Também participaram da audiência a professora Nadja Oliveira, pró-reitora adjunta de Pós-Graduação e Pesquisa da UEPB; o professor Luciano Albino, chefe de gabinete da Reitoria; o professor Etham Barbosa, coordenador do projeto Rio Paraíba Integrado; Joseline Molozzi, vice-coordenadora do projeto; Andre Pessanha, docente do Programa de Pós-Graduação em Ecologia e Conservação (PPGEC); a diretora adjunta do Centro de Ciências Biológicas e da Saúde (CCBS), professora Cláudia Martiniano; e o deputado estadual Buba Germano.
Etham Barbosa é professor do Departamento de Biologia da UEPB e também coordena o Laboratório de Ecologia Aquática (LEAq). O Projeto Rio Paraíba Integrado propõe estudos relacionados à bacia do Rio Paraíba, mudanças climáticas e integração de pesquisas com foco na sustentabilidade socioambiental e econômica.
O PELD é um programa de relevância no meio científico e com repercussão no exterior. A importância para o estado foi ressaltada por Roberto Germano, presidente da FAPESQ. “Estamos muito satisfeitos com a aprovação dos projetos neste edital importantíssimo, que tem uma dimensão internacional”, disse. O deputado estadual Buba Germano, que também é presidente da Comissão Especial de Acompanhamento e Fiscalização dos Entes Federativos em Estado de Calamidade Pública da Assembleia Legislativa da Paraíba (ALPB), e na ocasião também se colocou à disposição da Universidade no que diz respeito ao diálogo com a Casa Legislativa do Estado.

Projeto Rio Paraíba Integrado: do local ao internacional
Para se preservar o meio ambiente é preciso entender as transformações da biodiversidade, analisar o comportamento das espécies e saber o impacto da ação humana nas macro e microrregiões do país. Para isso, é necessária uma pesquisa de longa duração. “A transposição e as mudanças climáticas são temas a longo prazo, que impactam não só as questões ecológicas mas também sociais, econômicas e geopolíticas da bacia do rio e do estado”, afirmou o professor Etham Barbosa.

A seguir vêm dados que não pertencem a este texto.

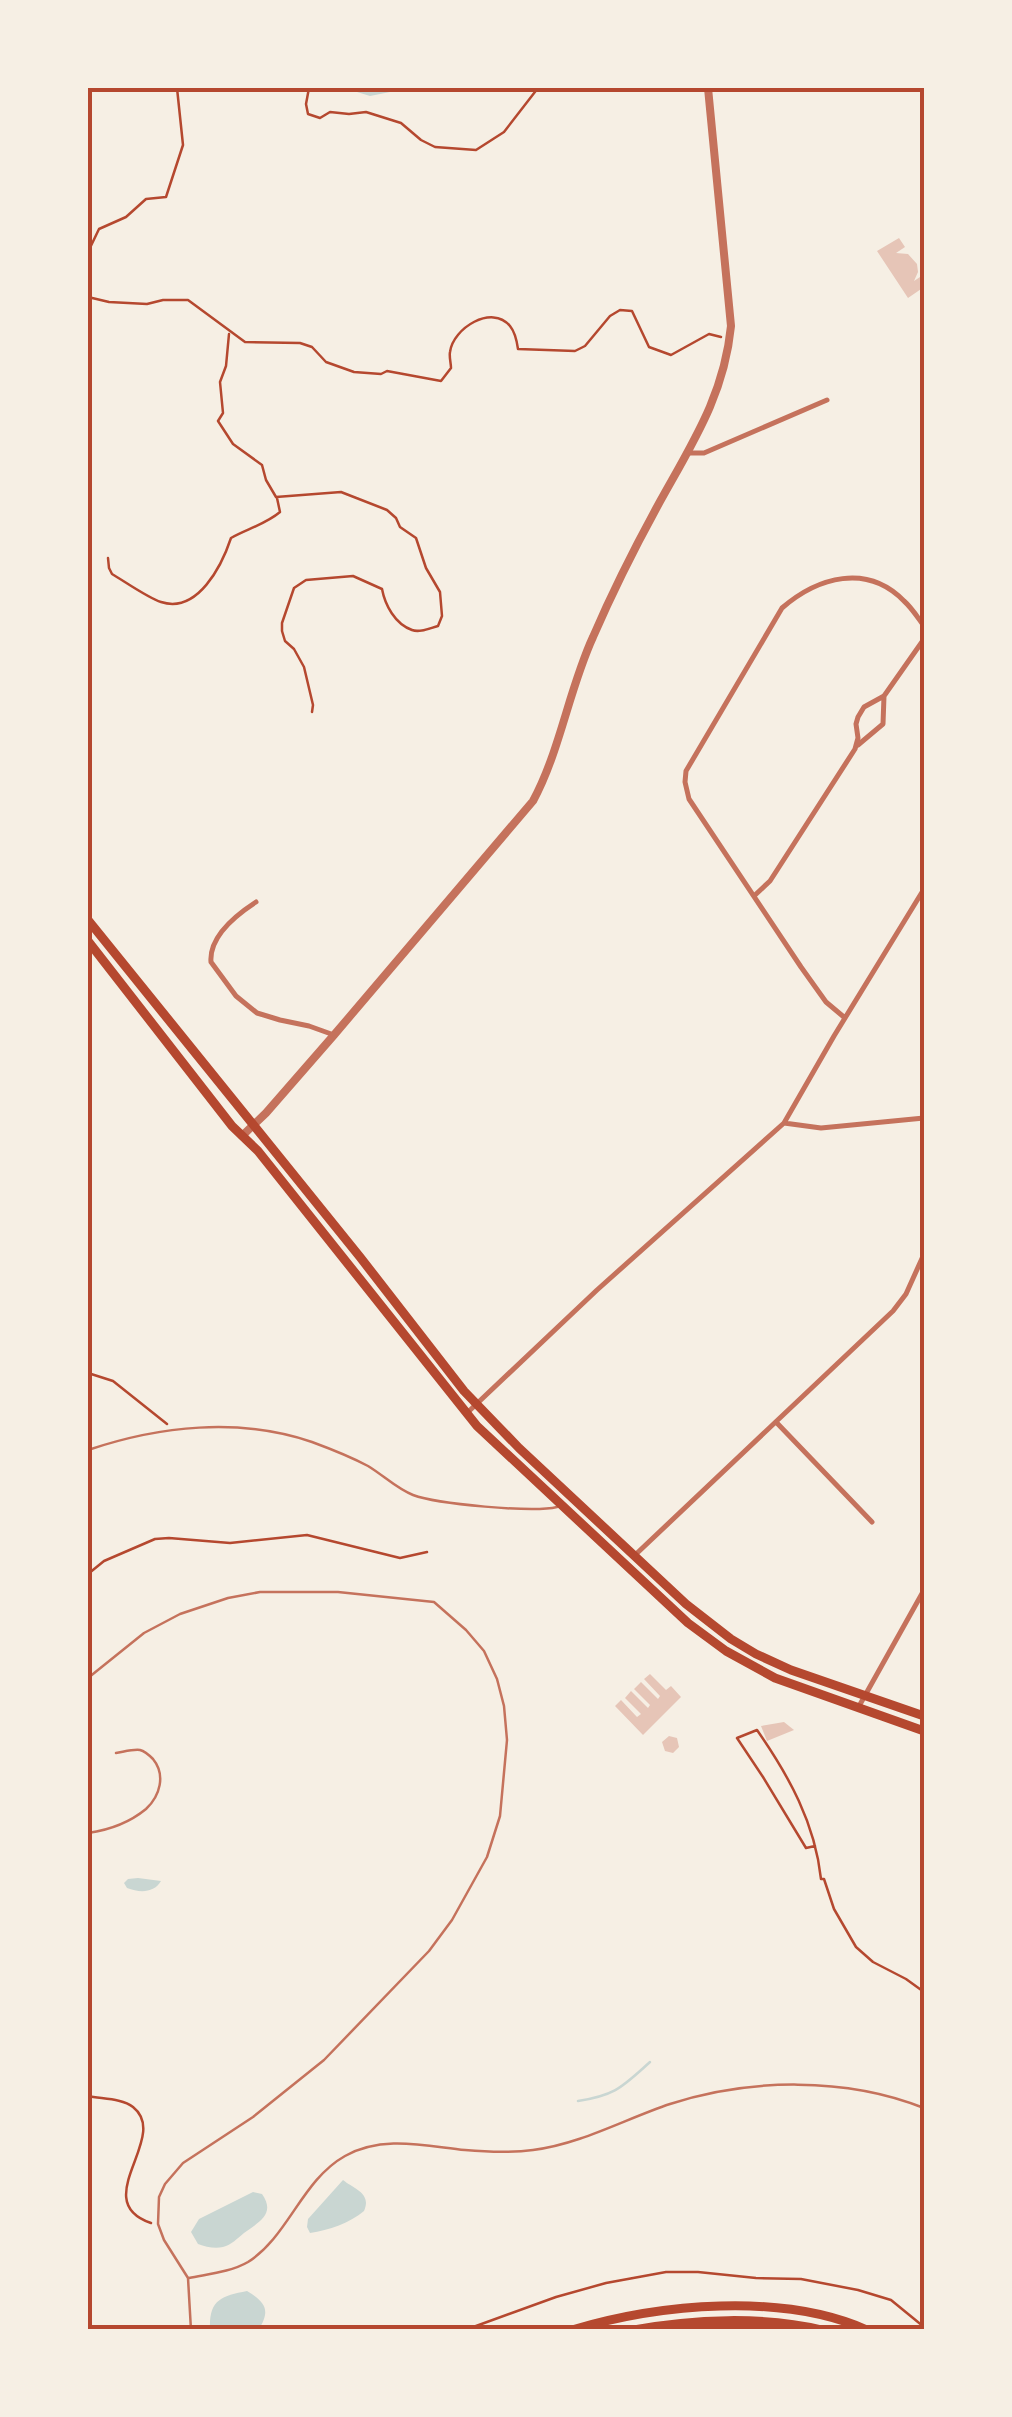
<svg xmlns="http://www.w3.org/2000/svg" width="1012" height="2417" viewBox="0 0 1012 2417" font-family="Inter,sans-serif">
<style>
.water{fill:#c9d6d2}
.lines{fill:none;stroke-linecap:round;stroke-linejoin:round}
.stream{stroke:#c9d6d2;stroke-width:2.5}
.building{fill:#e6c5b7}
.path{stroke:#b5482f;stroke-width:2.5}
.service{stroke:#c5725c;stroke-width:2.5}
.minor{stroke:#c5725c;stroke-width:5}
.tertiary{stroke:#c5725c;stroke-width:8}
.trunk{stroke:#b5482f;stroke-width:9}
.neatline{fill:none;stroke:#b5482f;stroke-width:4}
</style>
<rect width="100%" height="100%" fill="#f6efe4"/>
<path class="water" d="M344,88H453L429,92L395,91L370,96Z
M138,1878L161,1881C154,1893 140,1893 127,1888L124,1883L128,1879Z
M343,2180C354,2189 372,2193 364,2211C350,2223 329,2230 310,2233L307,2227L308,2219Z
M253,2192L262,2194C276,2214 259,2222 244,2233C238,2238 231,2245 223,2247C215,2249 206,2247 198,2244L191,2232L199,2219Z
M247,2291C265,2302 271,2310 259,2329H210C209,2300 221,2296 247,2291Z"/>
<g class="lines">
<path class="stream" d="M578,2101C616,2095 622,2087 650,2062"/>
</g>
<path class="building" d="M899,238L905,247L896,253L908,254L917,264L918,272L914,281L923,275L924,277V287L908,298L877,251Z
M650,1674L666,1690L671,1686L681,1697L643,1735L615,1706L621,1700L637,1717L641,1714L625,1698L631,1691L648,1708L650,1705L634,1689L641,1682L658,1699L660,1696L644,1679Z
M784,1722L794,1730L767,1741L761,1726Z
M669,1736L677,1738L679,1747L673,1753L665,1751L662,1742Z"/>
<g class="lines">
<path class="path" d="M309,88L306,104L308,114L320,118L330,112L349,114L366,112L401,123L421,140L435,147L476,150L504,132L538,88
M88,283V252L99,229L126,217L146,199L166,197L183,145L177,88
M88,297L109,302L147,304L163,300H188L245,342L300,343L312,347L326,362L354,372L381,374L387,371L441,381L451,368C451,363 449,357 450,352C453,328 492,304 510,326C515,332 517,342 518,349L575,351L585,346L610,316L620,310L632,311L649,347L671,355L709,334L721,337
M229,334L226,366L220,382L223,413L218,421L233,444L262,465L266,480L276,497L341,492L387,510L396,518L400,527L416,538L426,568L440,592L442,616L438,626C430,628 420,633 412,630C395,624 385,605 382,589L353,576L306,580L294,588L282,623V631L285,641L294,649L304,667L313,705L312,712
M108,558L109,568L112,574C124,581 148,598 161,602C198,614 222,565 231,538C247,529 266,524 280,512L277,498
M88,1373L113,1381L167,1424
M88,1574L104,1561L155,1539L169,1538L230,1543L307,1535L400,1558L427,1552
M815,1846L806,1848L763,1777L737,1738L757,1730C789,1776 815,1823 821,1879H824L834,1909L856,1947L873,1962L906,1979L924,1992
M88,2096C101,2099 122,2098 133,2107C171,2137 87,2201 151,2223
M465,2330L556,2297L606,2283L666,2272H698L756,2278L801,2279L858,2290L891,2300L924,2327"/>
<path class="service" d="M88,1450C159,1426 239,1417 312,1442C331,1449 351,1457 368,1466C383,1475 397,1489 413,1495C437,1504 533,1513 557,1507
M88,1678L144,1633L180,1614L228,1598L260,1592H338L434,1602L466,1630L484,1651L497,1679L504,1706L507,1740L500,1816L487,1857L452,1920L429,1951L324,2060L253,2117L183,2163L165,2184L159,2197L158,2224L164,2240L188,2278L191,2330
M88,1833C109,1830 129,1823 146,1809C160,1796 166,1775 153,1759C150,1756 144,1751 140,1750C133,1749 123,1752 116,1753
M189,2278C208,2274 231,2272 248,2262C288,2237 302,2180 345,2156C383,2135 425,2146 465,2150C488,2152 510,2153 533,2150C581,2144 625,2119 670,2104C749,2078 847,2077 924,2108"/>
<path class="minor" d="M688,453H704L827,400
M858,745L883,724L884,696
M754,896L770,881L855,749L858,738L856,724L858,717L864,707L884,696L924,639
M256,902C236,915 209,937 211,962L236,996L257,1013L280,1020L309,1026L334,1035
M845,1018L826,1002L801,967L689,799L685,782L686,771L782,608C818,577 867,563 904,601C912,608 918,618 924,626
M784,1123L821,1128L924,1118
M467,1413L597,1290L784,1123L834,1036L924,889
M776,1422L872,1522
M634,1556L893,1311L906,1294L924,1254
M858,1708L924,1590"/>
<path class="tertiary" d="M242,1136L266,1113L334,1035L533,801C560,751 569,689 593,637C612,593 634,549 657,507C691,445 724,397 731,326L708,88"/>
<path class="trunk" d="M88,920L360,1257L464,1391L519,1448L686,1604L731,1639L756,1654L791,1670L924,1716
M88,941L232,1126L258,1151L477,1426L688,1623L726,1651L775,1678L924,1731
M572,2330C659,2304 782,2292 867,2330
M634,2330C692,2319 764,2316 822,2330"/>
</g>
<rect width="1012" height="2417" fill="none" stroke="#f6efe4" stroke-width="180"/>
<rect x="90" y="90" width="832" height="2237" class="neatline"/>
</svg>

O estudo terá como foco a bacia do Rio Paraíba, da nascente até a foz. O objetivo do PELD Rio Paraíba Integrado está fundamentado em três pontos essenciais: acompanhamento da transposição do Rio São Francisco, não só na questão ambiental, mas com relação ao desenvolvimento regional; o cenário das mudanças climáticas; e a integração de pesquisas com foco na sustentabilidade socioambiental e econômica voltado para o desenvolvimento da Paraíba.
Ao longo dos quatro anos de estudo o projeto avaliará os efeitos das atividades provocadas pelo homem ao longo do Rio Paraíba e analisará o comportamento de estrutura de populações biológicas, em ecossistemas terrestres e aquáticos, bem como avaliar a eficiência das unidades de conservação da área. Nesses quatro anos de duração dos recursos do edital, o projeto tem algumas metas a cumprir, porém, como enfatizou o professor Etham Barbosa, são diversas variáveis e ecossistemas complexos a serem avaliados, que podem levar décadas.
A UEPB é a executora deste projeto, que possui um arranjo institucional bastante diverso. Há, no momento, 70 pesquisadores envolvidos, 15 programas de pós-graduação, 10 instituições nacionais e algumas internacionais, número que pode vir a variar no decorrer dos anos. “O projeto faz parte de um dos programas mais longevos do CNPq, que é o PELD. É um estudo ambicioso, de grande escala, que envolve parceiros locais, regionais, nacionais e internacionais. Análises e resultados certamente trarão uma excelente base para políticas públicas do país”, afirmou o coordenador do projeto.